SUPPLIED RECORDS:
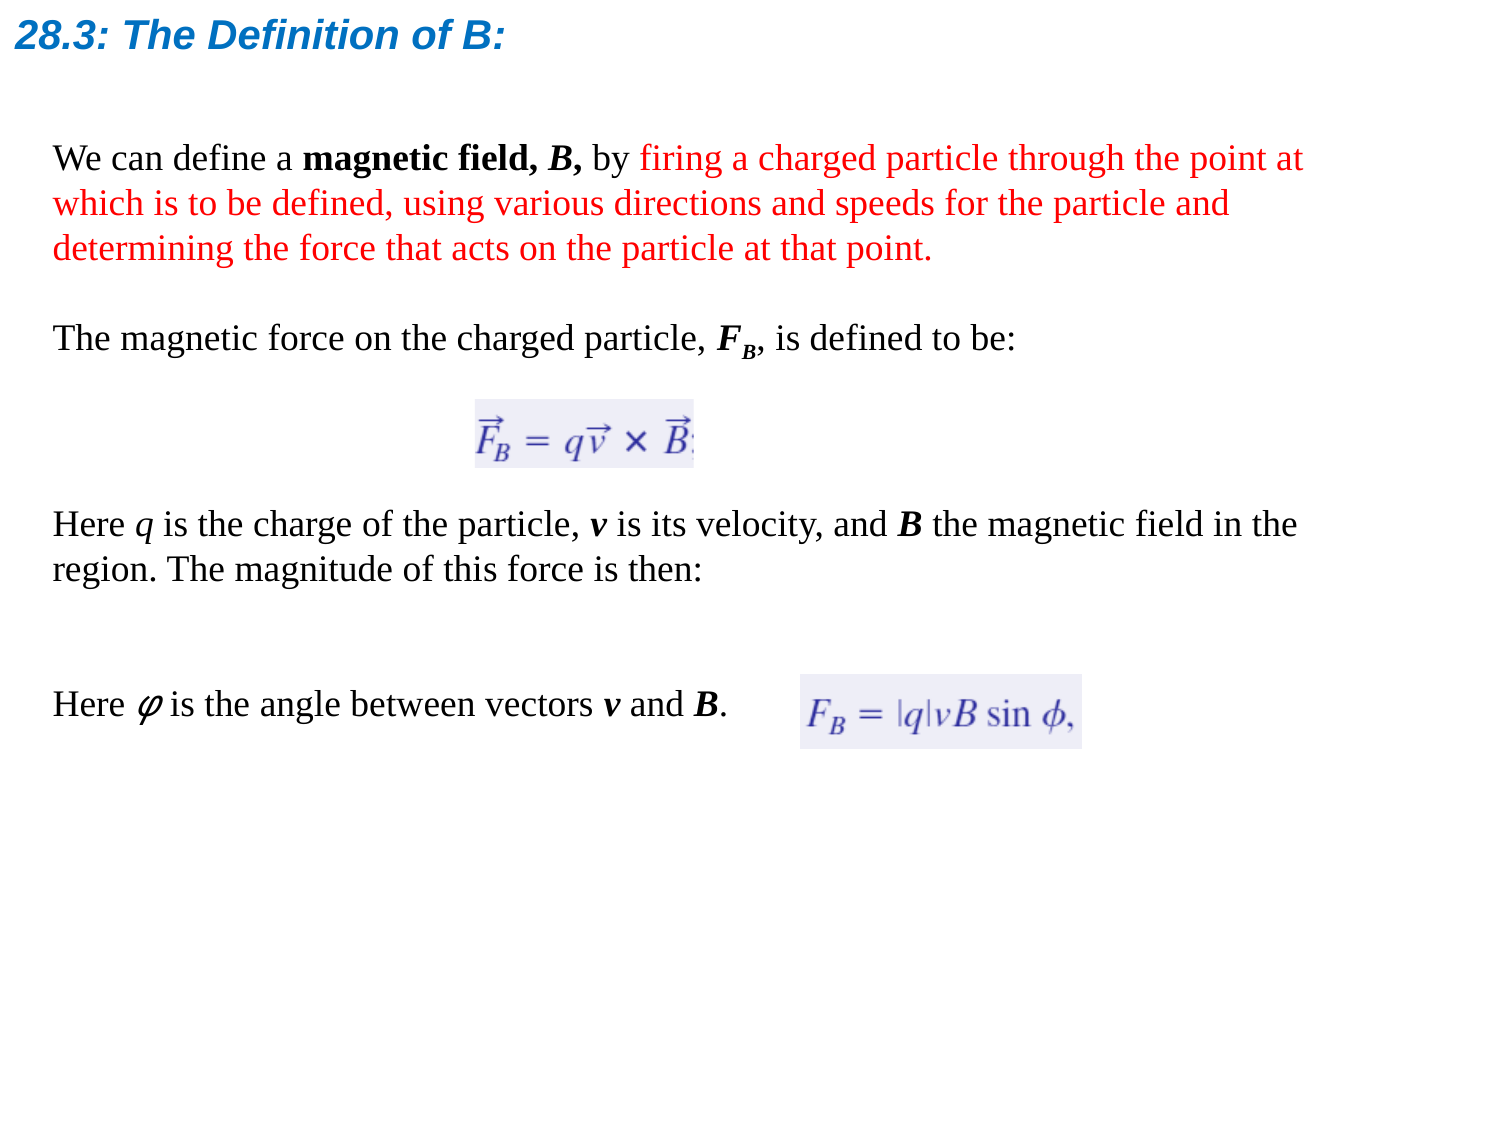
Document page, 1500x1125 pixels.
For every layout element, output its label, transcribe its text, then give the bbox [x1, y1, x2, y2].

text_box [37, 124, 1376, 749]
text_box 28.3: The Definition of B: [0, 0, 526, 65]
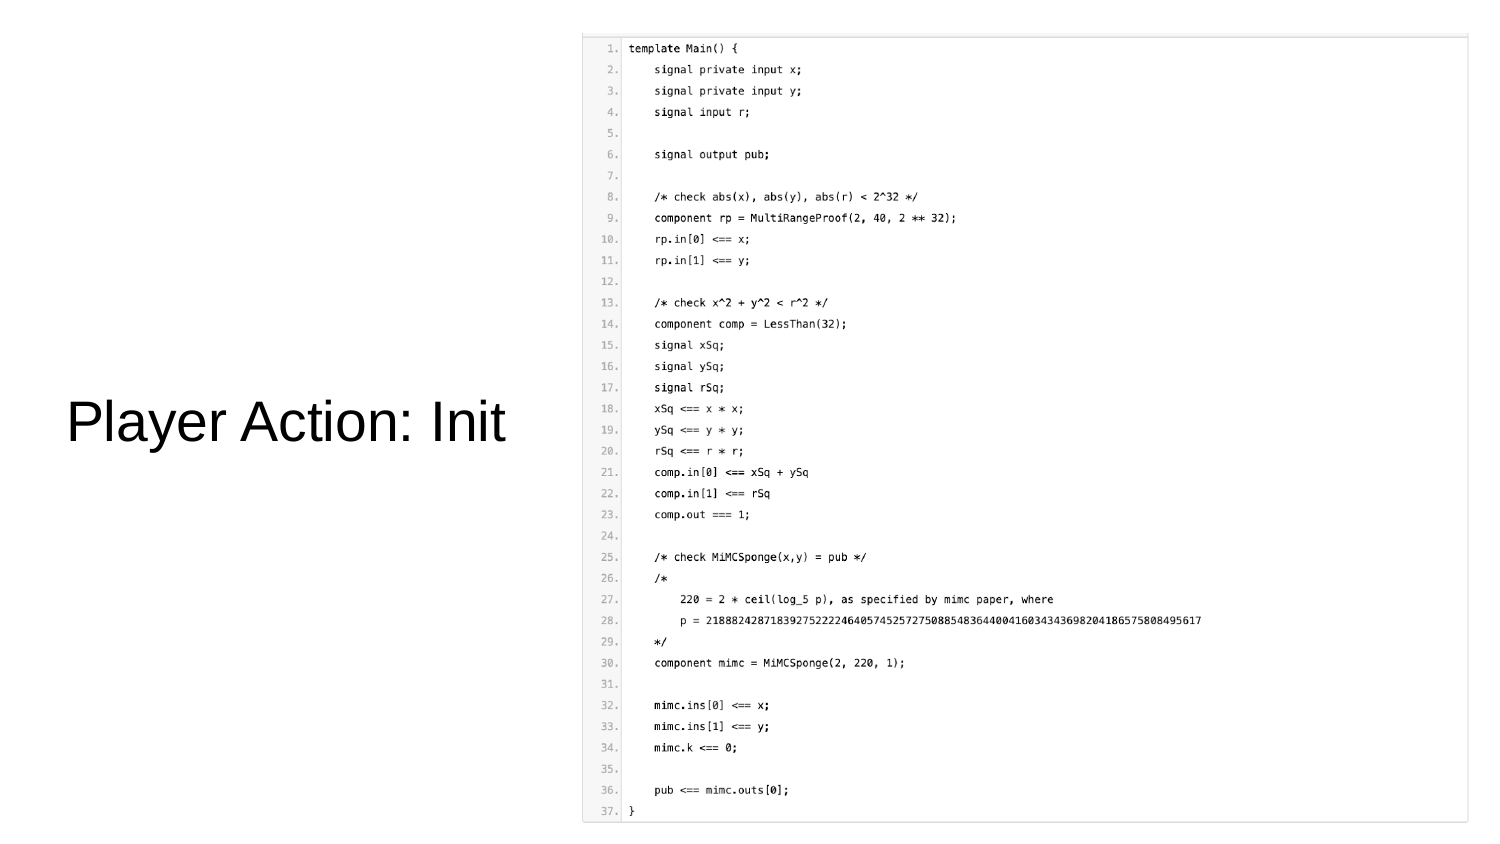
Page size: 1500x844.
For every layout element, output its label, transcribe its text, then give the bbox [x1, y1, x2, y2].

WHAT IS NEEDED: A word-for-word copy of the entries above is what is needed, without any images.

OUTPUT FOR THIS TASK:
Document page, 1500x1125 pixels.
For every layout element, output its label, transcribe its text, then give the bbox [x1, y1, x2, y2].

text_box [37, 124, 1376, 749]
text_box 28.3: The Definition of B: [0, 0, 526, 65]
Page size: 1500x844.
For every layout element, output its label, transcribe its text, then give the bbox [x1, y1, x2, y2].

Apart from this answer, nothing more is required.